Faz algum tempo que tentam salvar o cinema. A paranoia da morte das salas vem desde o advento da TV, pelo menos. De quando em quando, cassandras escrevem sobre nefastas criaturas (videocassete, aparelho de DVD, internet) capazes de destruírem qualquer vestígio dessa comunhão, desse prazeroso ato que é ver um filme em público.
Mas ele resiste. Criam armas tecnológicas para o coitado sobreviver, como desengonçados óculos 3D, sistemas de som com a capacidade de importunarem alguém na Lua, poltronas do tamanho de uma casa pequena, serviço de garçons oferecendo pipocas trufadas e todo o tipo de artimanha que aproxime a arte de um produto.
Dá resultado? Por um tempo, sim. Mas na sociedade capitalista – parece que li alguma coisa assim nos livros –, há o fetiche, o eterno desejo por mais e mais. Então, quanto mais criam produtos para a gente consumir nos cinemas, mais novidades queremos. Como o planeta, essa estratégia um dia chega ao fim.
Aí aparece Holy Motors, essa obra prima esquisita do Leos Carax, e entendemos que só o cinema consegue salvar o cinema. Podem inventar uma tela do tamanho do Maracanã. Mandarem a gente assistir aos filmes por qualquer motivo – quase nunca são os filmes em si. Podem tentar esvaziar ao máximo o significado das imagens. Mas sempre vão existir coisas como Holy Motors para nos lembrarem que o cinema é muito mais.
A gente vai ao cinema, pasmem, por causa dos filmes!
Não vou ficar aqui deitando elogios sobre Holy Motors – até porque nem sei por onde começar. Acho que há dois artigos bem interessantes que tocam na essência do longa. O primeiro é da jornalista e escritora Eliane Brum, num pequeno ensaio pessoal interessantíssimo, dando conta da experiência – bem particular – que é acompanhar essa ousadia de Carax (leia aqui).
O outro está na revista Bravo! de dezembro, com o Gilberto Gil na capa. Escrito pelo crítico Paulo Santos Lima, o artigo (fechado para assinantes na internet, então comprem em papel) tece uma interessante visão sobre os conceitos cinematográficos explorados em Holy Motors.
Pra aguçar um tanto os neurônios e tocar no assunto que mais me interessa, há um excelente debate na página do New York Times especificamente sobre a narrativa do filme.
Numa boa pauta (por que não copiam essas coisas por aqui?), reuniram os dois principais críticos do jornal, Manohla Dargis e A.O. Scott, para discutirem sobre alguns filmes contemporâneos que estão explodindo o jeito de contar uma história.

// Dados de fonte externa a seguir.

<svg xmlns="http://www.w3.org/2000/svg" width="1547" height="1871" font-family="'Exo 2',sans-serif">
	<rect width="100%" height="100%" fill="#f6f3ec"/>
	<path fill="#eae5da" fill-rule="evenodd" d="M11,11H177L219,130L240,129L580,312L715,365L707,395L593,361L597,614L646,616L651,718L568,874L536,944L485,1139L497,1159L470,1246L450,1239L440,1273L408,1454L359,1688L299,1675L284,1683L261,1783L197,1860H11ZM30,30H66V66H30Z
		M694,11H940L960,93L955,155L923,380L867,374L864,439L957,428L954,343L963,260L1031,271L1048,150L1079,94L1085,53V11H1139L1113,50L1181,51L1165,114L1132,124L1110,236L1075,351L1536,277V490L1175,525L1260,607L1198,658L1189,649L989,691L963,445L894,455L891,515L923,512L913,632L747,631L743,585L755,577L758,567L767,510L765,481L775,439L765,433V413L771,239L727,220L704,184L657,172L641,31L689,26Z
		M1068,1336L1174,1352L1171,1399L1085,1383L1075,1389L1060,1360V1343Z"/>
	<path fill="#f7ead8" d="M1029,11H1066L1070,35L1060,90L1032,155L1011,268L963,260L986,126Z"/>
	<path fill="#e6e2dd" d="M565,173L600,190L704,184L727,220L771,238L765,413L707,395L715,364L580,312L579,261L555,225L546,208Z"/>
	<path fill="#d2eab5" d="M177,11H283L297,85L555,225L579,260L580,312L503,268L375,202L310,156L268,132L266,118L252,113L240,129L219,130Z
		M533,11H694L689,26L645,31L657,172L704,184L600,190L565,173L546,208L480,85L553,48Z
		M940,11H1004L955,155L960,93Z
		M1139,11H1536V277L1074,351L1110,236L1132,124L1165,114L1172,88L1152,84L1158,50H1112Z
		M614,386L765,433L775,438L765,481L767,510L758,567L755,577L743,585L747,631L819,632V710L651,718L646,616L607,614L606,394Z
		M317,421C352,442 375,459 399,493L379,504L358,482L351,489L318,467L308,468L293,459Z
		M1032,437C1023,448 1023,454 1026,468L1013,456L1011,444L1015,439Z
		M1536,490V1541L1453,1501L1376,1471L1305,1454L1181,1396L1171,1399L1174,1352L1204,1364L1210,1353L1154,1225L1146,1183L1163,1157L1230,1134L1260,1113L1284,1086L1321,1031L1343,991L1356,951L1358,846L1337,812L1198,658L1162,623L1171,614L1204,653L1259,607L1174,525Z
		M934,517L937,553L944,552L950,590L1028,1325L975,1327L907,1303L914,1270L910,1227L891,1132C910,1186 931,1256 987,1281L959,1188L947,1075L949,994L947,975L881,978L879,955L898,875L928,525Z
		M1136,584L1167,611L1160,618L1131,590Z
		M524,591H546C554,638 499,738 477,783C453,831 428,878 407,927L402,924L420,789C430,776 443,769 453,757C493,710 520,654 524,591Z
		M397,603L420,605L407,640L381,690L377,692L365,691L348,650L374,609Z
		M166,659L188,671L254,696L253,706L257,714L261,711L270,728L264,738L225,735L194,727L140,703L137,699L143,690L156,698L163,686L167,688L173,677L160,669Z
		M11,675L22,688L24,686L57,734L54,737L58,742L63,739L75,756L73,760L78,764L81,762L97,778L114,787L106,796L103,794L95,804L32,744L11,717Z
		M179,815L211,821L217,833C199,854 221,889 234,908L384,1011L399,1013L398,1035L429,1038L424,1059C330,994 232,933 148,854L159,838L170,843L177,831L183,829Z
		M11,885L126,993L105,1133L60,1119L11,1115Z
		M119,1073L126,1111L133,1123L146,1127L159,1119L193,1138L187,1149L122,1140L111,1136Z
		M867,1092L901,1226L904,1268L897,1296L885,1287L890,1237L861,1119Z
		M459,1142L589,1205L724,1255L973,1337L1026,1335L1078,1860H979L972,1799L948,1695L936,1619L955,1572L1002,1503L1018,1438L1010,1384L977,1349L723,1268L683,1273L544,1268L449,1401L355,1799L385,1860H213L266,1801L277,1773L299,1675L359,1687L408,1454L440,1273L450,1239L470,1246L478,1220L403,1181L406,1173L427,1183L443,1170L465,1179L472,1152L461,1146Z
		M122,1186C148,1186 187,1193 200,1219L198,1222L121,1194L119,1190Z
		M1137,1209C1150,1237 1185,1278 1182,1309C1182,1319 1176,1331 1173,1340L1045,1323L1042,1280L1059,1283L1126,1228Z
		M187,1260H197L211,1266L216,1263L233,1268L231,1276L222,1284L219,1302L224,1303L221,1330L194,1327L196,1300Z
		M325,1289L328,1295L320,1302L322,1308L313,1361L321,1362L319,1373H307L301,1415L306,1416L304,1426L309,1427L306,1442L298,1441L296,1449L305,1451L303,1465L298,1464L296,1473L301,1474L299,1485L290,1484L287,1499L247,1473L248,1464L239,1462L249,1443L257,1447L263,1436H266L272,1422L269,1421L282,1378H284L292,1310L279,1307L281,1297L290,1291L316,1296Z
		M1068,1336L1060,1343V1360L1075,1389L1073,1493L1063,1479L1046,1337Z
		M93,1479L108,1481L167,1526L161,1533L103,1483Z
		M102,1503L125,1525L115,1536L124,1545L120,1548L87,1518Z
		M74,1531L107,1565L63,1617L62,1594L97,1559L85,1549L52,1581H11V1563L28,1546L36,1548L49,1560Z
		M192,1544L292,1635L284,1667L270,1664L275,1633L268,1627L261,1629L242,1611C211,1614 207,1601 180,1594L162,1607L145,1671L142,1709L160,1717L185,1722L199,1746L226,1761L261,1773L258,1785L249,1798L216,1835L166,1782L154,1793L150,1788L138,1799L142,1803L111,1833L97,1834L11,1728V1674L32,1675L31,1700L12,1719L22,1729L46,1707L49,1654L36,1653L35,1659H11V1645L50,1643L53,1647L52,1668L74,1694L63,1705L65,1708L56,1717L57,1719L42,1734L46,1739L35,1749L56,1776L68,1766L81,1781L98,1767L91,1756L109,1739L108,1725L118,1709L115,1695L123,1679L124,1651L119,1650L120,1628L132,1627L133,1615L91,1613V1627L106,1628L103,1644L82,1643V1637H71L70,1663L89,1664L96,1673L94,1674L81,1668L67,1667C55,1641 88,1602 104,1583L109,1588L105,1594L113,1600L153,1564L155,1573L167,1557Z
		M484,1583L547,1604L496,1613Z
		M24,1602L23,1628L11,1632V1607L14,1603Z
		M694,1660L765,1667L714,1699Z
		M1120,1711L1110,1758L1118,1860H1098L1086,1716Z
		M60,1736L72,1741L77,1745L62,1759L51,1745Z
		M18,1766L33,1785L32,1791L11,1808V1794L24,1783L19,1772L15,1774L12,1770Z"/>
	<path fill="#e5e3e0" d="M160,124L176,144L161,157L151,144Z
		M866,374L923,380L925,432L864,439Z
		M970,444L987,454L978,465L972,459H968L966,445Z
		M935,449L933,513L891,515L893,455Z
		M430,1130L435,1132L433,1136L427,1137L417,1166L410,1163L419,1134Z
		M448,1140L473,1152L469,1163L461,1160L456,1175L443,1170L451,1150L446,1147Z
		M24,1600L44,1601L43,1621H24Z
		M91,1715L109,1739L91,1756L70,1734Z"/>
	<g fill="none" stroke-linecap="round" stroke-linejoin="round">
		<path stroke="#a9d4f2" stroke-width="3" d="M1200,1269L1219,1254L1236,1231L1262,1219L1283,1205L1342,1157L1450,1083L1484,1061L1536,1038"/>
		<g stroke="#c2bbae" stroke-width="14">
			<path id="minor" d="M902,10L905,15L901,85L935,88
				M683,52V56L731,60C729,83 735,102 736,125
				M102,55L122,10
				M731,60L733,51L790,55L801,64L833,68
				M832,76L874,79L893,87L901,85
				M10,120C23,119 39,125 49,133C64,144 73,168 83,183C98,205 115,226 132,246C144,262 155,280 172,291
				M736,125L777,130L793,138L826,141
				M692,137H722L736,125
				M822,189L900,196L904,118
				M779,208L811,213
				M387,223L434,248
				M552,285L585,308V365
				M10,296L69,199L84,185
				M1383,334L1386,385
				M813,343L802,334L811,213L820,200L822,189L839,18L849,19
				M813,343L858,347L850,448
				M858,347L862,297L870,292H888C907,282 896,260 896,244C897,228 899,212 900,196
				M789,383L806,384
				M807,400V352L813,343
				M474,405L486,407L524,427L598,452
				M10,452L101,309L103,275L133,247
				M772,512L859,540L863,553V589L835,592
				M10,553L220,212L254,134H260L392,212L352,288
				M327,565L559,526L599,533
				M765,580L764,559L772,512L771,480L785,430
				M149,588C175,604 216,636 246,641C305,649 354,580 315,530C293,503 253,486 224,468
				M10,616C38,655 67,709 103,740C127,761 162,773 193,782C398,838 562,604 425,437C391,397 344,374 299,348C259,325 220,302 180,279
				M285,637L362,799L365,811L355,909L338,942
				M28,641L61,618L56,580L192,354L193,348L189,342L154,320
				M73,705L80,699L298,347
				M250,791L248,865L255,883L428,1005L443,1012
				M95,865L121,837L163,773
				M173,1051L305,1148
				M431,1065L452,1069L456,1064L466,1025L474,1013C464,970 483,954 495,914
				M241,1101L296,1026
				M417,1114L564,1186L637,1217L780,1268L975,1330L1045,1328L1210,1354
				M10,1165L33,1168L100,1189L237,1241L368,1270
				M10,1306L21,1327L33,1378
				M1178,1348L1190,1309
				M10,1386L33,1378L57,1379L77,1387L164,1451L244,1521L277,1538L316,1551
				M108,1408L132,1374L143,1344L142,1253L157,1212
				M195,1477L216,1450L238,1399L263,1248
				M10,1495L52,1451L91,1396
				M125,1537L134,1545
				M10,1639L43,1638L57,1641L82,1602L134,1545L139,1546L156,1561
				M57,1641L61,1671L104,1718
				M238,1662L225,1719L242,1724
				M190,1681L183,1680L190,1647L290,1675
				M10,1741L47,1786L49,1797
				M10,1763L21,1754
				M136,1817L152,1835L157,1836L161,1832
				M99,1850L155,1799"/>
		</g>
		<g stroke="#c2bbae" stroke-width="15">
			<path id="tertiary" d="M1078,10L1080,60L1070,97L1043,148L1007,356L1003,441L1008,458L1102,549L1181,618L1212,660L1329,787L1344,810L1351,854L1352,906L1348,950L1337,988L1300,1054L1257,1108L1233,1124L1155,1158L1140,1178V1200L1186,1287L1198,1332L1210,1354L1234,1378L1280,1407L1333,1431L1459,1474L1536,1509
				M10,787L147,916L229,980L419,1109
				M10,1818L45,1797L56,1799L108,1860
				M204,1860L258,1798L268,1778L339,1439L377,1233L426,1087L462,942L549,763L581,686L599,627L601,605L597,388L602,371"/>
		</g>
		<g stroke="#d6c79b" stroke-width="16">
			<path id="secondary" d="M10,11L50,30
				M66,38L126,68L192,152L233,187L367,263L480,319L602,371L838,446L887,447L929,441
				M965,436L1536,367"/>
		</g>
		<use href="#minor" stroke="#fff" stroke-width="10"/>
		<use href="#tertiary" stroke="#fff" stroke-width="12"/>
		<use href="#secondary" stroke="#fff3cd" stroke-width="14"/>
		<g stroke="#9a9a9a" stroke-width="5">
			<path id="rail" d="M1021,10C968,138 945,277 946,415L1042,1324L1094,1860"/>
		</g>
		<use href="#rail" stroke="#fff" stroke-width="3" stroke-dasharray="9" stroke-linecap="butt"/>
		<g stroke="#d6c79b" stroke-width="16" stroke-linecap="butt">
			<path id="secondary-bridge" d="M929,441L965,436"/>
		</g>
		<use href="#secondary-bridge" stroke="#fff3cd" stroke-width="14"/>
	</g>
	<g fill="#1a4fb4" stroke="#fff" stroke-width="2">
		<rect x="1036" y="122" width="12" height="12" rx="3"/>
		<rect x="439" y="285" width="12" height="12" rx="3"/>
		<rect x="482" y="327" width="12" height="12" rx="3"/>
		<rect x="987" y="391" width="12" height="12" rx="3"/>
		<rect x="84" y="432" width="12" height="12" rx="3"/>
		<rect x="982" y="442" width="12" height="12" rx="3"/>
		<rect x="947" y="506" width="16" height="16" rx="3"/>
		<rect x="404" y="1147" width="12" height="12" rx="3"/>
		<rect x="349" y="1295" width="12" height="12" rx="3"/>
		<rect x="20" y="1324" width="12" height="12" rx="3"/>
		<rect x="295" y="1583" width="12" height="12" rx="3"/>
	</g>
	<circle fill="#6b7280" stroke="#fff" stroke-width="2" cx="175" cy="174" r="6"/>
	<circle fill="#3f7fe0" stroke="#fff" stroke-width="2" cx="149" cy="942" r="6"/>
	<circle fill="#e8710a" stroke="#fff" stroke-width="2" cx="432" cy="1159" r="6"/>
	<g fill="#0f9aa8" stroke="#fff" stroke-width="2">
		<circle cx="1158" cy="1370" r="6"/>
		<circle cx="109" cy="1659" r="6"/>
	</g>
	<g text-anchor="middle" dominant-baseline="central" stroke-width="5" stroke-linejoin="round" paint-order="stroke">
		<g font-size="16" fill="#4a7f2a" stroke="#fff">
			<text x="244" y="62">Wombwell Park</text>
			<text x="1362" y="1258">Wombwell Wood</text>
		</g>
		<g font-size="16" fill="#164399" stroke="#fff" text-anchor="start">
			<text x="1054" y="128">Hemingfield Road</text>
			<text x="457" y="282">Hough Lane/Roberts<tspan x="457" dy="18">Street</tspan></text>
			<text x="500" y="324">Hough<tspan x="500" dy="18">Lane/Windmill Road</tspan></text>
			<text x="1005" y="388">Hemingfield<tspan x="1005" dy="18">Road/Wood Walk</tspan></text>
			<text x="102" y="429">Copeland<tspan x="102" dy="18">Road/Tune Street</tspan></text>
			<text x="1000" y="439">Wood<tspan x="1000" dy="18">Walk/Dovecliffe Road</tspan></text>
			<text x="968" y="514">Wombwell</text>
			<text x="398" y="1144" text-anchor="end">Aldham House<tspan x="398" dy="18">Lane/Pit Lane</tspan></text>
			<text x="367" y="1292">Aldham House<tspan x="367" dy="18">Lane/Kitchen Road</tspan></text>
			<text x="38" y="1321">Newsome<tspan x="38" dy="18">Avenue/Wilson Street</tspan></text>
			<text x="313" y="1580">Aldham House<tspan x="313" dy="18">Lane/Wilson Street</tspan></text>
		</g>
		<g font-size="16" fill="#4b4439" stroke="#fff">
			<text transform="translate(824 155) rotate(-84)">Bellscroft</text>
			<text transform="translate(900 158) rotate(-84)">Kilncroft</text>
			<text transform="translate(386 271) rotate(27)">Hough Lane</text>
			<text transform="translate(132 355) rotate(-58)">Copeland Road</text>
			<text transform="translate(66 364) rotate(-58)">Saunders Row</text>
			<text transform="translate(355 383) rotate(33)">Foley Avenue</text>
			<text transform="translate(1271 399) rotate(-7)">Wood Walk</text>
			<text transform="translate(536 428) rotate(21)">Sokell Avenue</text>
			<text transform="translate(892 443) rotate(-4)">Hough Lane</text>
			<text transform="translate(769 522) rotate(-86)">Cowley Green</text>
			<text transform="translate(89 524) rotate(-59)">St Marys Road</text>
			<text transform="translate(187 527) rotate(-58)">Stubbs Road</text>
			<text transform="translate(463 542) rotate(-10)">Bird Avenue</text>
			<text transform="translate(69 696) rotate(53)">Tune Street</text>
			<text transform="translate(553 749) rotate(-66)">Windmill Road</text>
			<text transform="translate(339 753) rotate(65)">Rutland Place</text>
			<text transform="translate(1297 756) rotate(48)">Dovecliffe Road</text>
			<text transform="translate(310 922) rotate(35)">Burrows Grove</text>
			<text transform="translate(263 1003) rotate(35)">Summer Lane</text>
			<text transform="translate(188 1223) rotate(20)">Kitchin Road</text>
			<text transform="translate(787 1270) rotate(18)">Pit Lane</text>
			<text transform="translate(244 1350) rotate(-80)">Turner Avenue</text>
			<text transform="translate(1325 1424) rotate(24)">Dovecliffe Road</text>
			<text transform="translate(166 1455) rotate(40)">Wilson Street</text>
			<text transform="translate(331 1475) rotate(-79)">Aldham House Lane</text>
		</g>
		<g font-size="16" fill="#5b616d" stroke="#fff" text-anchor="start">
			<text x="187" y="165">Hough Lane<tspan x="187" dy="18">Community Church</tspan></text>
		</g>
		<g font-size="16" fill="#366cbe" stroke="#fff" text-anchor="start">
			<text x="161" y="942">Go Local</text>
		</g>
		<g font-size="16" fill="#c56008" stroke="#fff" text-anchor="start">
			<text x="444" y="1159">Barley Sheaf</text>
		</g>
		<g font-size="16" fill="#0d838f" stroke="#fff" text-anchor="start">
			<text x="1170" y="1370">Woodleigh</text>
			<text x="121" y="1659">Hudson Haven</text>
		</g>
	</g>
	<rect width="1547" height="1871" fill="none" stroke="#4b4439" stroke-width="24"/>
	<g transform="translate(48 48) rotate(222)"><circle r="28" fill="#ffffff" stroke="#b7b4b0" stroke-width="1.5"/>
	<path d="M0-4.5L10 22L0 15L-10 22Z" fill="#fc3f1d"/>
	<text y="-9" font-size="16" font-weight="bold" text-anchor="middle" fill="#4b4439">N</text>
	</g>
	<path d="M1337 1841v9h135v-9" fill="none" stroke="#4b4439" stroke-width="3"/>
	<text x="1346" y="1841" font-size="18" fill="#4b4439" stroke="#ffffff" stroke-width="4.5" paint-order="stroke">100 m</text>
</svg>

Partindo de Holy Motors (o exemplo mais radical), Cloud Atlas, Anna Karenina, Life of Pi e The Master, eles conseguem mostrar como estamos vivendo tempos curiosos quando o assunto é a narrativa – Holy Motors seria uma espécie de “mind-game film”, segundo teorias de Thomas Elsaesser (mais aqui).
Seja para xingar (como relata Eliane Brum) ou para se sentir inebriado com “o melhor filme do ano, de cair para trás” (como me contou Paulo Santos Lima), a obra de Leos Carax tenta nos tirar do torpor do consumo. Ela nos chama para participar de algo. É uma tentativa, que às vezes pode falhar, claro.
Mas Leos Carax coloca o cinema em movimento. Ou melhor, mostra que o cinema ainda pode se mover.
Num trecho do livro de entrevistas de Hitckcock com Truffaut (Companhia das Letras, tradução de Roda Freire D’Aguiar), o diretor inglês diz que “as sequências de um filme jamais devem ficar se arrastando, mas devem sempre ir adiante, tal qual um trem que avança roda após roda, ou, mais exatamente, como um trem de cremalheira que escala a estrada de ferro na montanha dente após dente”.
Não há trens em Holy Motors – destacados, pelo menos. Porém existe uma limusine que conduz toda a trama. Um carro enorme, gananciosamente individualista, que toma o espaço público para a privacidade de um indivíduo.
Talvez o cinema hoje não seja mais como um trem (que também foi a imagem inaugural das telas), capaz de carregar multidões, seguir invadindo nosso imaginário, ser o símbolo do progresso. Hoje, pode ser mais como uma limusine, levando alguém que ainda acredita na beleza do gesto.
Um carrão imponente, mas que já apresenta certa decadência, que está com os dias contados. Mas o que importa é que ele ainda está em movimento. E mesmo cansado, no final, está vivo.